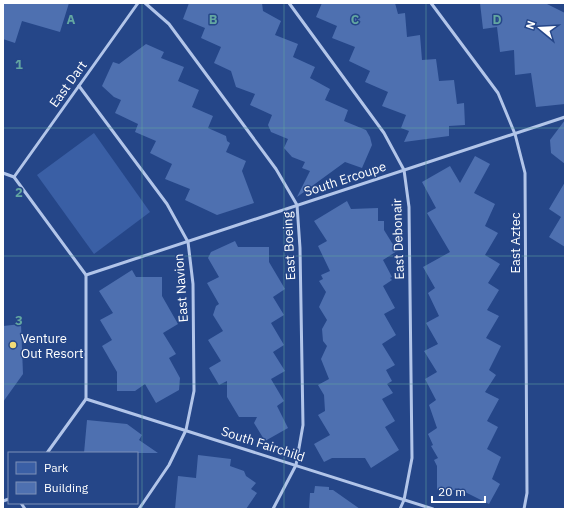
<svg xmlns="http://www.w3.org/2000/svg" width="568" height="512" viewBox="0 0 568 512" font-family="'IBM Plex Sans',sans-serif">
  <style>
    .green { fill: #3a5fa5 }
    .building { fill: #4e70b0 }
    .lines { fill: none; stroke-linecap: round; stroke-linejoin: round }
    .service { stroke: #b2c5e9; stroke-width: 3 }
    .grid { fill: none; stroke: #63a6a1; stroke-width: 1; stroke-opacity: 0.55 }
    .poi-dot { fill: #f2db76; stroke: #254688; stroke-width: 1.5 }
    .labels { text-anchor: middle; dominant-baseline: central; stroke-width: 3; stroke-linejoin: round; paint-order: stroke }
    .street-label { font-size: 13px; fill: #fff; stroke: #254688 }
    .poi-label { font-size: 13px; fill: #fff; stroke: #254688; text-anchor: start }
    .grid-label { font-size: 13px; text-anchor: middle; font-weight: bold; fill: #63a6a1; stroke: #254688; stroke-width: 3; stroke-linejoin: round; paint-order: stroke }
  </style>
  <rect width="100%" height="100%" fill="#254688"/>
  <path class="green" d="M94 133 150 212 94 254 37 175Z"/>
  <g class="building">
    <path d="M3 3H69L60 32 22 21 15 43 3 39Z"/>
    <path d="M189 3H262L263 11 281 21 275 35 298 44 293 57 315 67 310 78 330 89 325 100 348 110 344 121 366 130 370 137 372 145 362 168 345 162 297 197 310 171 302 168 305 162 292 157 284 148 288 139 271 132 268 125 272 115 250 105 255 94 236 87 231 71 214 63 221 47 201 38 205 28 183 19Z"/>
    <path d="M322 3H395L398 14 405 13 407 37 420 35 422 60 436 59 439 81 454 80 457 104 464 103 465 125 449 126V136L404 142 409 131 401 128 406 115 382 106 388 92 365 82 370 71 349 61 355 47 332 38 337 26 316 17Z"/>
    <path d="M480 3H545L565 13V104L536 107 531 73 515 75 514 50 500 52 497 27 483 29Z"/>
    <path d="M146 44 164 52 161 58 184 67 178 81 199 90 192 107 213 116 208 128 226 136 227 141 230 143 226 152 246 161 242 171 254 203 217 215 185 200 190 189 165 179 172 164 150 153 156 141 135 132 138 124 115 113 121 100 114 97 102 86 113 62 119 64Z"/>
    <path d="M565 120V164L551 153 550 140Z"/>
    <path d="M475 156 490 164 474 193 495 204 485 226 498 233 485 255 500 264 488 283 499 290 487 310 499 316 486 338 501 346 489 370 496 375 485 392 499 399 487 421 498 427 487 449 501 457 492 479 500 484 489 504 461 490H437V466L434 460 438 458 431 446 433 445 428 434 437 428 429 405 436 400 425 379 437 372 424 351 438 344 426 323 439 316 428 293 435 288 423 267 450 252 427 213 436 208 422 182 450 166 460 183Z"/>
    <path d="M565 182V247L549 237 561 217 549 209Z"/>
    <path d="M347 201 351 209 378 208V221H384V230L397 251 383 260 392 277 390 278 392 280 383 286 395 308 384 314 396 335 382 344 395 365 386 370 392 381 387 384 393 393 382 399 395 421 385 427 399 450 371 468 365 458H332L324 462 314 444 330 435 318 415 325 411 324 395 318 385 329 379 321 359 327 346 323 341 322 329 327 320 319 307 326 292 319 281 323 279 321 275 330 271 318 246 327 241 314 221Z"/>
    <path d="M235 241 238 247H269V262L285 289 273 297 284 315 271 323 284 345 273 352 285 371 271 379 284 401 277 406 288 428 265 441 254 423 257 417H239L227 397V381L219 385 209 368 221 361 208 340 223 331 213 315 216 306 219 304 207 283 219 277 208 258 211 252Z"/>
    <path d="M132 270 136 277H162V296L178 324 163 333 176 354 169 358 180 378 179 390 156 403 145 384 135 391H117V372L102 346 112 340 100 320 113 313 99 291Z"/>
    <path d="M21 324 23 374 3 402V326Z"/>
    <path d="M87 420 127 424 142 435 139 440 158 453H84Z"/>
    <path d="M198 455 231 459 230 466 244 471 246 476 256 483 251 489 257 493 246 509H175L178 476 196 478Z"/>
    <path d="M315 486 329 487V490H333L360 509H309L310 493H314Z"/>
  </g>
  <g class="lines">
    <g class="service">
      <path d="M145 3 169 24 276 169 297 205 300 248 303 425 296 465 273 509"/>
      <path d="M289 3 384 133 404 170 409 207 412 458 404 500 400 509"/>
      <path d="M431 3 498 93 515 134 525 173 527 493 524 509"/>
      <path d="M79 86 167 204 188 242 193 284 194 391 186 430 169 465 139 509"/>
      <path d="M3 173 14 177 86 275V399L47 453"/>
      <path d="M14 177 138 3"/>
      <path d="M86 275 565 117"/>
      <path d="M86 399 433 509"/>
      <path d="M3 501 9 499"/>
      <path d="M21 503 25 509"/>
    </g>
  </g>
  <path class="grid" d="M142 3V509M284 3V509M426 3V509M3 128H565M3 256H565M3 384H565"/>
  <circle class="poi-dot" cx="13" cy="345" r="4"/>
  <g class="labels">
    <g class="street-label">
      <text transform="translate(68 84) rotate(-54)">East Dart</text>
      <text transform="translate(345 179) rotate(-18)">South Ercoupe</text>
      <text transform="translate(398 239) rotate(-92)">East Debonair</text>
      <text transform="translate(515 243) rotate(-90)">East Aztec</text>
      <text transform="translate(289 246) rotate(-93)">East Boeing</text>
      <text transform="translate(181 288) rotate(-94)">East Navion</text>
      <text transform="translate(263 444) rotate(18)">South Fairchild</text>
    </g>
    <g class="poi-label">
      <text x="21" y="338">Venture<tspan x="21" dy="15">Out Resort</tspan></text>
    </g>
  </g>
  <g class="grid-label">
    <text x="71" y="24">A</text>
    <text x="213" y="24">B</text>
    <text x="355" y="24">C</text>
    <text x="497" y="24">D</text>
    <text x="19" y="69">1</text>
    <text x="19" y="197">2</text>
    <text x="19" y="325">3</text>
  </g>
  <rect width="568" height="512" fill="none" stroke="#ffffff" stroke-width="8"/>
  <rect x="8" y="452" width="130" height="52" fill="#254688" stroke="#7c90b8"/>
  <rect x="16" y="462" width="20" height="12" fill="#3a5fa5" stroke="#7c90b8"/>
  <text x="44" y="472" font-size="12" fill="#ffffff">Park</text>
  <rect x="16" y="482" width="20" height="12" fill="#4e70b0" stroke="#7c90b8"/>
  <text x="44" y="492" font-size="12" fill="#ffffff">Building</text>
  <g transform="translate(540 28) rotate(288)" stroke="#254688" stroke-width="3" paint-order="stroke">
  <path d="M0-3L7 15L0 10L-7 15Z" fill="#ffffff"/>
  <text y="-6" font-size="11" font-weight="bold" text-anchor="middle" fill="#ffffff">N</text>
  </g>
  <path d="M432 496v6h53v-6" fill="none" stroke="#ffffff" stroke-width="2"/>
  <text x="438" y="496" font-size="12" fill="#ffffff" stroke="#254688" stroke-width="3" paint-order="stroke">20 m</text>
</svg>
=======
Exercise brief: Out of the entries, pull every line that mentions "labels".

Answer section:
    .labels { text-anchor: middle; dominant-baseline: central; stroke-width: 3; stroke-linejoin: round; paint-order: stroke }
  <g class="labels">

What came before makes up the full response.